◆ **PROBLEM TO WORK ON**
Below this line are records; write out exactly the lines from the one containing "- ⚡ Fun fact: ..." through the one containing "Bitcoin is a", with the pictures left out.

%%

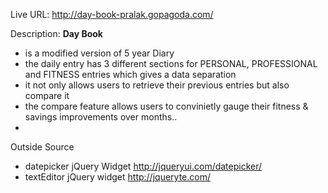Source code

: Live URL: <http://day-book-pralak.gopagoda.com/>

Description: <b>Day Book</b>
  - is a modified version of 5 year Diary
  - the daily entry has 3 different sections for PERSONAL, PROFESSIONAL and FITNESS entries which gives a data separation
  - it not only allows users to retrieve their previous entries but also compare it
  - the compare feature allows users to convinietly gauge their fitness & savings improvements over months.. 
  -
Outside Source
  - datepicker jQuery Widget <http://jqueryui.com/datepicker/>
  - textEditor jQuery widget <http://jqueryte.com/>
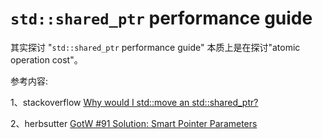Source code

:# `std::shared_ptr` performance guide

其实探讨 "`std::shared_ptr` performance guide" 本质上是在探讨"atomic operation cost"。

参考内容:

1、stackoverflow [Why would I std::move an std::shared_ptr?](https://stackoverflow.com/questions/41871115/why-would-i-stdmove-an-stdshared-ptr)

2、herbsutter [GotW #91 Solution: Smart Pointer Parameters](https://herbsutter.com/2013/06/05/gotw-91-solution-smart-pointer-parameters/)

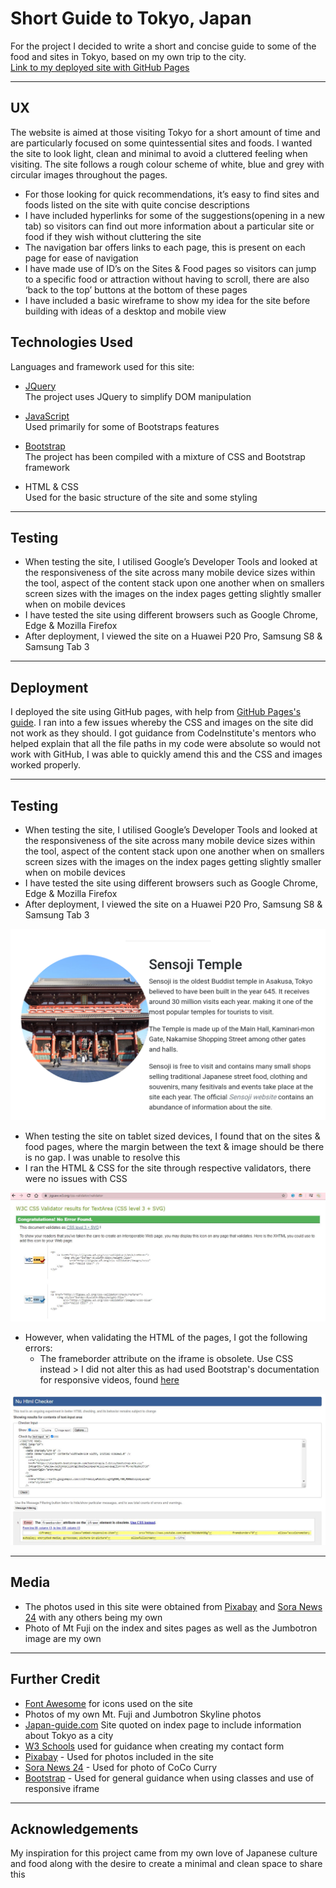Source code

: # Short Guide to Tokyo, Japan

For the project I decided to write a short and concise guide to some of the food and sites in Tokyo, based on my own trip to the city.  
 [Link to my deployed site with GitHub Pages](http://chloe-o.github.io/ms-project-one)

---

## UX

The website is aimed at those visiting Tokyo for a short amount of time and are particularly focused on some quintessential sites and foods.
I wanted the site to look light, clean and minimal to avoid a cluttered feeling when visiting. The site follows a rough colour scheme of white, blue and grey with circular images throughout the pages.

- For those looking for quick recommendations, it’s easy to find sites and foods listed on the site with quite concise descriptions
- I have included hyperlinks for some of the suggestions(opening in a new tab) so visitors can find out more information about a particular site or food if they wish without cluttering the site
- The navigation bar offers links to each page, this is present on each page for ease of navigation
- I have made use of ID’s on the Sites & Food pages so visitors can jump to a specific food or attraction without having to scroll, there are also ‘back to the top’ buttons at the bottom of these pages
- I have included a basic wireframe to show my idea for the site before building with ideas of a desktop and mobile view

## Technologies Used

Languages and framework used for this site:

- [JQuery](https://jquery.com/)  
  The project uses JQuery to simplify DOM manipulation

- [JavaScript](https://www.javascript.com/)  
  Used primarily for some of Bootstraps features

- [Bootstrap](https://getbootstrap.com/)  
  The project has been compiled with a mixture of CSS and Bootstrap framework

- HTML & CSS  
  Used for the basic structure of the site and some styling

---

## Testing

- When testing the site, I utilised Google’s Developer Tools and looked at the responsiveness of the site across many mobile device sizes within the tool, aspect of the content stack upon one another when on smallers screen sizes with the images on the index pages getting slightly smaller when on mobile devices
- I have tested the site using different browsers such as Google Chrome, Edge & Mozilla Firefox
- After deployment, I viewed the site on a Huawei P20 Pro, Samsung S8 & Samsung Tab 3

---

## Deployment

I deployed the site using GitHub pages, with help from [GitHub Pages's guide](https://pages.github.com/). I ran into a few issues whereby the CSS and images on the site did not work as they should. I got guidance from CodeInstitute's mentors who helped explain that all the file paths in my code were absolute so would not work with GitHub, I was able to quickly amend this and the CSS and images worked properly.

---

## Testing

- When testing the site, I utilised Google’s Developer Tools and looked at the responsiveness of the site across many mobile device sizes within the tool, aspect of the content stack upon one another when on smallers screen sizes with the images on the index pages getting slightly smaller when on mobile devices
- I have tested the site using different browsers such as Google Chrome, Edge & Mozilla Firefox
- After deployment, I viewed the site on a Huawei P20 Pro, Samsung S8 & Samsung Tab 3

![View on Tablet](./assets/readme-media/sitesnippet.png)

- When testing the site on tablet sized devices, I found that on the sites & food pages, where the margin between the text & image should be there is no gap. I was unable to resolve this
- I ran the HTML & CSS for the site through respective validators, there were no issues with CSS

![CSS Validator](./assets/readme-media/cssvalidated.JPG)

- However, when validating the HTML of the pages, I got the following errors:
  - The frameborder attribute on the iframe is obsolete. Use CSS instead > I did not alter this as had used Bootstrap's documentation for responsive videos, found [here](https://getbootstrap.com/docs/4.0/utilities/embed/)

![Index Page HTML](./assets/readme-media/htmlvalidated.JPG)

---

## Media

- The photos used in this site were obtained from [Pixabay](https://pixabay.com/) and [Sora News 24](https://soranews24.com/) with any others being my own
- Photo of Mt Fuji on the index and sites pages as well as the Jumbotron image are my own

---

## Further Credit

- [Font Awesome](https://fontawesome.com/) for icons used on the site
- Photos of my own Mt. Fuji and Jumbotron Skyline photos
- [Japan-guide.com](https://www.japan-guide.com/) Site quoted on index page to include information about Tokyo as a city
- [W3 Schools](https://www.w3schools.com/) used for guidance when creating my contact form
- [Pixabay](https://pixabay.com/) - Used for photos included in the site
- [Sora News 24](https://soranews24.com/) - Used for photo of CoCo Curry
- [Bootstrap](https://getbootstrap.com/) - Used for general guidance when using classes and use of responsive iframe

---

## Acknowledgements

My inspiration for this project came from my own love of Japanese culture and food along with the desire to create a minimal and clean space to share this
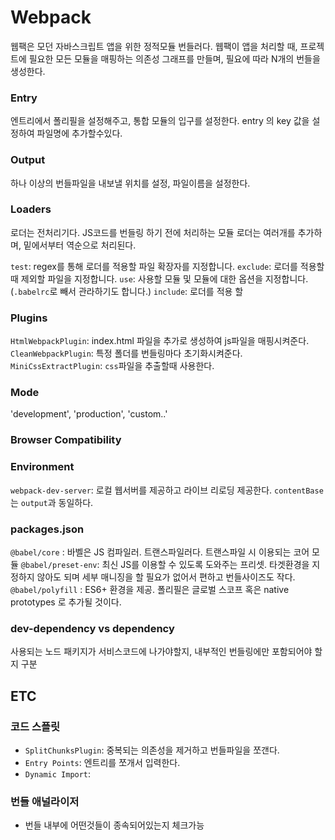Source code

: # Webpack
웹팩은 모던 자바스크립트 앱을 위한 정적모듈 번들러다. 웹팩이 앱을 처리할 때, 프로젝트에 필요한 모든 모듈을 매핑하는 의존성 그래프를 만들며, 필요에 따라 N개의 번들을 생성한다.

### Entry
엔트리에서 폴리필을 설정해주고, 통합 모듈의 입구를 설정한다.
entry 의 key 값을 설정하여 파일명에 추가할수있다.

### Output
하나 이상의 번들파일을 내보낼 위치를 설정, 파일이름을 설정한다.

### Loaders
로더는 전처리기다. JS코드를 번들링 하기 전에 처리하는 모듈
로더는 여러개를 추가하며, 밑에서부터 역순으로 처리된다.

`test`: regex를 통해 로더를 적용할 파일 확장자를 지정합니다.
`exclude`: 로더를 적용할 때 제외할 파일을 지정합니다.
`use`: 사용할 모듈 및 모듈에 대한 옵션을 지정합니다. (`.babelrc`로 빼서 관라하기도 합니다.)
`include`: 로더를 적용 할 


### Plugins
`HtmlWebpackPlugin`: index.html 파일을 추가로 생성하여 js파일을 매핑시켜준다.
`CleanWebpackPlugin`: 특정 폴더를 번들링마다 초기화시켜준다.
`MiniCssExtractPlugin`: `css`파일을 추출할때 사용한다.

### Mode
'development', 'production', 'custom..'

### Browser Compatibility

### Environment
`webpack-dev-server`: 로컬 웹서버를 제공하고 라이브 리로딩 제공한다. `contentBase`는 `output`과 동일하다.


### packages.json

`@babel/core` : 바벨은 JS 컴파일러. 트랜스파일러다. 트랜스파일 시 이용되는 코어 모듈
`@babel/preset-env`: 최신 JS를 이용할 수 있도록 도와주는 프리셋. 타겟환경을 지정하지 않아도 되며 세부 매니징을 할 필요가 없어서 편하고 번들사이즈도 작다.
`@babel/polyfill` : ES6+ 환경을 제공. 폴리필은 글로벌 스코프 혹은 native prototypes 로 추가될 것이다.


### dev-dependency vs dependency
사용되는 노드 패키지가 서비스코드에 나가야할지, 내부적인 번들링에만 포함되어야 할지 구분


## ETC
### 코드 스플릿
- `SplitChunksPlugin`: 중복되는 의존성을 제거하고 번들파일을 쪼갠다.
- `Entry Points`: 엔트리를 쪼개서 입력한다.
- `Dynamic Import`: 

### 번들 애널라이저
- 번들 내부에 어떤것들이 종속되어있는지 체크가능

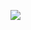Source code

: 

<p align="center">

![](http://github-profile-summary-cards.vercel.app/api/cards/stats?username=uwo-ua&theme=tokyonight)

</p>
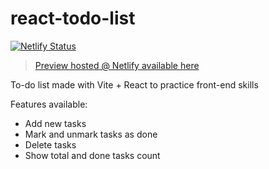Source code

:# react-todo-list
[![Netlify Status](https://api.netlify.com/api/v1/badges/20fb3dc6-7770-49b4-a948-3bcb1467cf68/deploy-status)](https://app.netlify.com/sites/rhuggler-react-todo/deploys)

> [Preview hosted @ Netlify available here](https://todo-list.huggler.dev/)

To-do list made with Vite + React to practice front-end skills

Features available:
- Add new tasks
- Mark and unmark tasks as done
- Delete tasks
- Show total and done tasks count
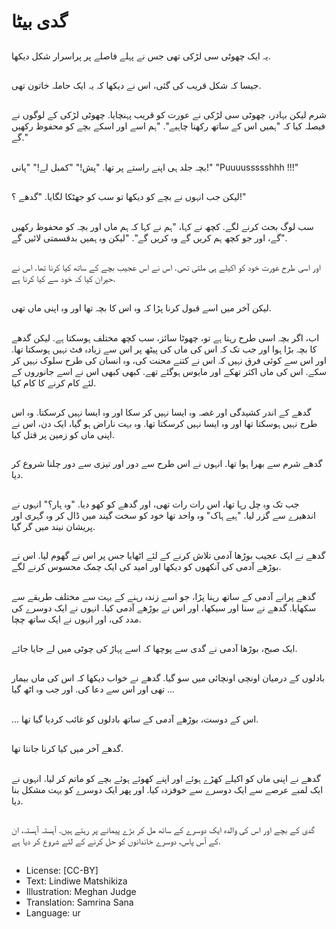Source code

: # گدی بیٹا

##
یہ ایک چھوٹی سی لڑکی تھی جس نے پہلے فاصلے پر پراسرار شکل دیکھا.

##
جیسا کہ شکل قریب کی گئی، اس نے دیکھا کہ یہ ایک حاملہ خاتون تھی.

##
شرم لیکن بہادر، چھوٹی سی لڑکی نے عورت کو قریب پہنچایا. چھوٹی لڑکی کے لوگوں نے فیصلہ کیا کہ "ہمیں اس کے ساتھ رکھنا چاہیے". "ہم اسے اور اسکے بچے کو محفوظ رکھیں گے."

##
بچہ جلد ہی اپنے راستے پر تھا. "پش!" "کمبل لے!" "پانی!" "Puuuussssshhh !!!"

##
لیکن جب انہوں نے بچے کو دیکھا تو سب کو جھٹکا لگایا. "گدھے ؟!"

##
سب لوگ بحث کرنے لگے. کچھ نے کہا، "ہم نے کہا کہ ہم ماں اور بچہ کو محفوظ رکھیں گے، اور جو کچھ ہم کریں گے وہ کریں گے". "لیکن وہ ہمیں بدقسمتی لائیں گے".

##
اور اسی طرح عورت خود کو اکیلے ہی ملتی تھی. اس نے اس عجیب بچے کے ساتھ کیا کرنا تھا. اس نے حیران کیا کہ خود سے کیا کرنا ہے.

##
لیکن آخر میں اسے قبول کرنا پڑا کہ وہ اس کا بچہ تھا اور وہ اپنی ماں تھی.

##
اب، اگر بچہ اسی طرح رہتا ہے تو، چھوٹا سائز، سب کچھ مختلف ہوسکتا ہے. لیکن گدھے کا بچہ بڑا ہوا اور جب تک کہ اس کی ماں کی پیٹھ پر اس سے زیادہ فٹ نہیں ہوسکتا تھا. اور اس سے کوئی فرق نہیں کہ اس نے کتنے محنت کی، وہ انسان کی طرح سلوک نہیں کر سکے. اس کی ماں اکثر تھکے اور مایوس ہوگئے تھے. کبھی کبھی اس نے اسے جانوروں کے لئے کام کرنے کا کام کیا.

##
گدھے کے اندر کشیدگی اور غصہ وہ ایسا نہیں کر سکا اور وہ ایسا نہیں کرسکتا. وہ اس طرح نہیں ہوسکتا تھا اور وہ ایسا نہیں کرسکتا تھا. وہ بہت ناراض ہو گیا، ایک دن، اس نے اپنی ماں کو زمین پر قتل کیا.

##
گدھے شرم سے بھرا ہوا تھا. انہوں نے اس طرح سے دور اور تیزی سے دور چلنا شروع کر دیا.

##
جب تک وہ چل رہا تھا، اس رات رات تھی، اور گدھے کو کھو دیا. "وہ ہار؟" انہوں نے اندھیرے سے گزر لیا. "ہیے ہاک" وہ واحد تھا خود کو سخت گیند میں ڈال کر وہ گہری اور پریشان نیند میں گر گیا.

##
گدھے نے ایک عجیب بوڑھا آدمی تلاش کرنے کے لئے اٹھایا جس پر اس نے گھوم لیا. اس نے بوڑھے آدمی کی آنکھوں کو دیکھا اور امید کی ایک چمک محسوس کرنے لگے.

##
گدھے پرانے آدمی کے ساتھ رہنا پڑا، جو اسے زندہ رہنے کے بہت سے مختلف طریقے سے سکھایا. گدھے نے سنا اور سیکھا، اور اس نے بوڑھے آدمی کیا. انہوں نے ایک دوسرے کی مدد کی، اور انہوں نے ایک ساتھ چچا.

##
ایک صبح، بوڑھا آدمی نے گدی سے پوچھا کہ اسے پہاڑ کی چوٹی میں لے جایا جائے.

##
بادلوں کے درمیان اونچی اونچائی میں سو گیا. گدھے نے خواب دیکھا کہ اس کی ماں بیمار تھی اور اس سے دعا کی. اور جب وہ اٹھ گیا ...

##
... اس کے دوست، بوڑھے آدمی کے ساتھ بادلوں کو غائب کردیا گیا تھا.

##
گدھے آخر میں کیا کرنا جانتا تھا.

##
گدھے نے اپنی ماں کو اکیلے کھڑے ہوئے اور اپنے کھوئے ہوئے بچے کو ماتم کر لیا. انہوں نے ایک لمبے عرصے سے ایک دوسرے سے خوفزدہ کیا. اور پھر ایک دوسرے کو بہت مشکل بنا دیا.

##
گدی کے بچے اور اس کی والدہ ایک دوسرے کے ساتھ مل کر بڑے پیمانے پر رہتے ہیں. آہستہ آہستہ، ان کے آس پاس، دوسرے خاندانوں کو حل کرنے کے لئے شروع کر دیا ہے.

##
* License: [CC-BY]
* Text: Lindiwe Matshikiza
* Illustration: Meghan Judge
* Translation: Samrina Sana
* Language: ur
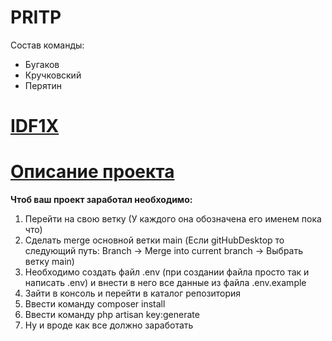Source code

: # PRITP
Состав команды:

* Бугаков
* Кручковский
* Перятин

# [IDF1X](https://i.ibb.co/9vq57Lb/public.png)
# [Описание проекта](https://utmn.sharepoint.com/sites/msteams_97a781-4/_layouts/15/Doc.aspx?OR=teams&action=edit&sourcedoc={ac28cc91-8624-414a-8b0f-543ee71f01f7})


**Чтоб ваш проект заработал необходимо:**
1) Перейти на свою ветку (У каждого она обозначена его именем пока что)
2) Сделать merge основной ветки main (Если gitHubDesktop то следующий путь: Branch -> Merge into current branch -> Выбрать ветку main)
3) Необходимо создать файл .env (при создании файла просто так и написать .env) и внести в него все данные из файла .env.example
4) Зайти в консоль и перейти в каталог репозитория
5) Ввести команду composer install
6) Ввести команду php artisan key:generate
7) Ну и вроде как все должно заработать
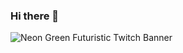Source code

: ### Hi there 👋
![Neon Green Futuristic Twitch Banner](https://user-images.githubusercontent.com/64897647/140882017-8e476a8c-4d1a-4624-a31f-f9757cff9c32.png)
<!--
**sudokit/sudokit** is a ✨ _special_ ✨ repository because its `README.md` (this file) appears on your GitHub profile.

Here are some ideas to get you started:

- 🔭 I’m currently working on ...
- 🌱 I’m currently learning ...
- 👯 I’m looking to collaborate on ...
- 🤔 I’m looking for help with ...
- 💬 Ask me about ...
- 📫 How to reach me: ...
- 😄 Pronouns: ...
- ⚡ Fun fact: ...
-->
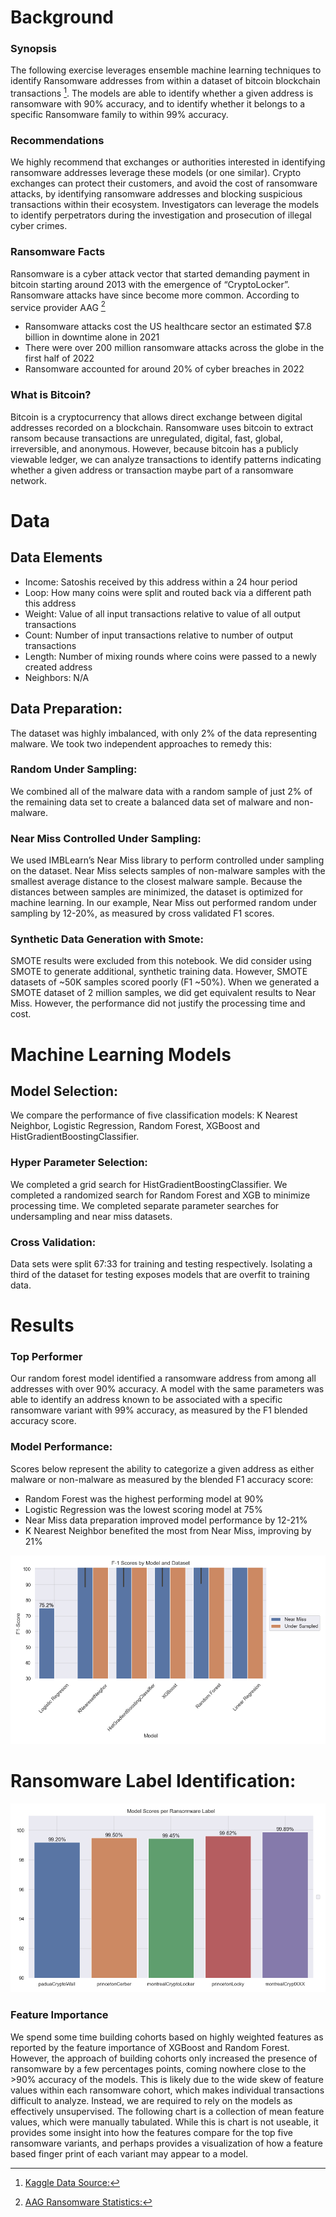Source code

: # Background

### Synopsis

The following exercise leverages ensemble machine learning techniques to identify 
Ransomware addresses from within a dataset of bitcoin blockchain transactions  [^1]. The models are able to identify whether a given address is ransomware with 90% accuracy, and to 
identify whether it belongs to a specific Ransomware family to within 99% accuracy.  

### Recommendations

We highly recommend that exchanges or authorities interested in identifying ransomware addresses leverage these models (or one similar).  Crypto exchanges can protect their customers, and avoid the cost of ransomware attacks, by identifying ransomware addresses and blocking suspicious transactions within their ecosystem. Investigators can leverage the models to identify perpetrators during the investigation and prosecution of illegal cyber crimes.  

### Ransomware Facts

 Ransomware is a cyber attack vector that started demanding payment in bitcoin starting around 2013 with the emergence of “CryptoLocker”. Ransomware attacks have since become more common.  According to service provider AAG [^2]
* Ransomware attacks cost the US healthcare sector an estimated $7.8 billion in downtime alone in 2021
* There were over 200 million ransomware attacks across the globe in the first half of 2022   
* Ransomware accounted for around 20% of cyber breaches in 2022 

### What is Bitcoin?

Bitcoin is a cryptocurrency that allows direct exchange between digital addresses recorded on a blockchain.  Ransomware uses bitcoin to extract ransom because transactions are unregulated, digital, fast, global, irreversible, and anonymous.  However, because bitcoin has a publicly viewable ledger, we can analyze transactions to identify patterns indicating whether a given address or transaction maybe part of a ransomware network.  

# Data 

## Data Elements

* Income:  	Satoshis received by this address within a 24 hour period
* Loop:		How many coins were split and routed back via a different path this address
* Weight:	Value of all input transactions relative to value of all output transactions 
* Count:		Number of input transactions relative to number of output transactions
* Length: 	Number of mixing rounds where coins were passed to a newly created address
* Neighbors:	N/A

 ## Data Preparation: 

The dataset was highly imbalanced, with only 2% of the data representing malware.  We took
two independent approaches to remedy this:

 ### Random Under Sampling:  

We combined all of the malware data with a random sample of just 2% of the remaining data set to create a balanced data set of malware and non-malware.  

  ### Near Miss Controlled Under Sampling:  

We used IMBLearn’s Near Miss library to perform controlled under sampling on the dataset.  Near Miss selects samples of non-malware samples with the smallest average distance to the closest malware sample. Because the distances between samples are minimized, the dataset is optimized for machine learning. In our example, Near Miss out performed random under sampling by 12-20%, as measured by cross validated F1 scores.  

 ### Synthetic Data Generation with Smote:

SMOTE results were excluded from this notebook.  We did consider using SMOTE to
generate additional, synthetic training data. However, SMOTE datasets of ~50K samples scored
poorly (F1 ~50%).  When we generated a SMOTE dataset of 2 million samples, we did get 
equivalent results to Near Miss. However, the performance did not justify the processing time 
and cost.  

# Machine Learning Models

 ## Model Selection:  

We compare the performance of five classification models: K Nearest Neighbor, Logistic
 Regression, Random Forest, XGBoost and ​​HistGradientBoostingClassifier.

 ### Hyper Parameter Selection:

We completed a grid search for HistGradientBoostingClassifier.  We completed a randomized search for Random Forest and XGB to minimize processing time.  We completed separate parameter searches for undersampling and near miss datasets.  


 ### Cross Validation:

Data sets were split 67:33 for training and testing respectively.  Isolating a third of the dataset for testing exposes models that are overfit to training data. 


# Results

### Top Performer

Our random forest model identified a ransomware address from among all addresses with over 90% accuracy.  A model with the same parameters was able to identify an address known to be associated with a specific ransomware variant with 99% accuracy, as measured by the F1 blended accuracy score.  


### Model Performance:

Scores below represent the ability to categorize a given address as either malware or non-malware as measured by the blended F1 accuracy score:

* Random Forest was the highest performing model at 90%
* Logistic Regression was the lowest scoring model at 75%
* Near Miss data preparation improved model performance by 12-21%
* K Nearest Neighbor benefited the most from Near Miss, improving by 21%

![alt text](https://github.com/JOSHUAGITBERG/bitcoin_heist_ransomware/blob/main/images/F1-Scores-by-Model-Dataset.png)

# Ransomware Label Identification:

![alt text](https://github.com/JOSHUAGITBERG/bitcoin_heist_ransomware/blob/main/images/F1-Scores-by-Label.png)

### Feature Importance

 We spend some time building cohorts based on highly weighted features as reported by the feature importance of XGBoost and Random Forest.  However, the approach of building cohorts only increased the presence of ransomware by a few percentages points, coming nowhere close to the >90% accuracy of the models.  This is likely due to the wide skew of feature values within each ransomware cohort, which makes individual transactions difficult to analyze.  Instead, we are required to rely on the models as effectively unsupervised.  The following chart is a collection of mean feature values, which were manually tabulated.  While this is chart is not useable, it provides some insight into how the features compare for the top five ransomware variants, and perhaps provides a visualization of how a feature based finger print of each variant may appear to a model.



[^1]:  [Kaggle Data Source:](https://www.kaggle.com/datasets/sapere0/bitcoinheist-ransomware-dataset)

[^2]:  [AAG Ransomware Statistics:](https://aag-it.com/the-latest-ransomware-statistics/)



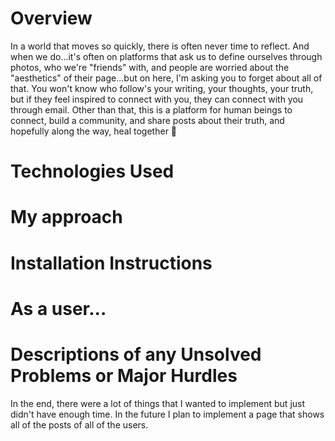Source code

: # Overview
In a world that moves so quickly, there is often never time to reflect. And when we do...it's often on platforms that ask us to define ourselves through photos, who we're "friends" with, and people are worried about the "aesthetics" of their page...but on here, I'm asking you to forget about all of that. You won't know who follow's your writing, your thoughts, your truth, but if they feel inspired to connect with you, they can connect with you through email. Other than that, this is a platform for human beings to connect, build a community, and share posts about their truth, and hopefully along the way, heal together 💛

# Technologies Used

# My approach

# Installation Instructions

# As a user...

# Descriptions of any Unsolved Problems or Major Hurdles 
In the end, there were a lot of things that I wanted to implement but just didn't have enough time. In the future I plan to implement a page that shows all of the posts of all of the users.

%%

◆ **TASK SOLUTION**
- ⚡ Fun fact: ...
-->
Source code

: # Background

### Synopsis

The following exercise leverages ensemble machine learning techniques to identify 
Ransomware addresses from within a dataset of bitcoin blockchain transactions  [^1]. The models are able to identify whether a given address is ransomware with 90% accuracy, and to 
identify whether it belongs to a specific Ransomware family to within 99% accuracy.  

### Recommendations

We highly recommend that exchanges or authorities interested in identifying ransomware addresses leverage these models (or one similar).  Crypto exchanges can protect their customers, and avoid the cost of ransomware attacks, by identifying ransomware addresses and blocking suspicious transactions within their ecosystem. Investigators can leverage the models to identify perpetrators during the investigation and prosecution of illegal cyber crimes.  

### Ransomware Facts

 Ransomware is a cyber attack vector that started demanding payment in bitcoin starting around 2013 with the emergence of “CryptoLocker”. Ransomware attacks have since become more common.  According to service provider AAG [^2]
* Ransomware attacks cost the US healthcare sector an estimated $7.8 billion in downtime alone in 2021
* There were over 200 million ransomware attacks across the globe in the first half of 2022   
* Ransomware accounted for around 20% of cyber breaches in 2022 

### What is Bitcoin?

Bitcoin is a cryptocurrency that allows direct exchange between digital addresses recorded on a blockchain.  Ransomware uses bitcoin to extract ransom because transactions are unregulated, digital, fast, global, irreversible, and anonymous.  However, because bitcoin has a publicly viewable ledger, we can analyze transactions to identify patterns indicating whether a given address or transaction maybe part of a ransomware network.  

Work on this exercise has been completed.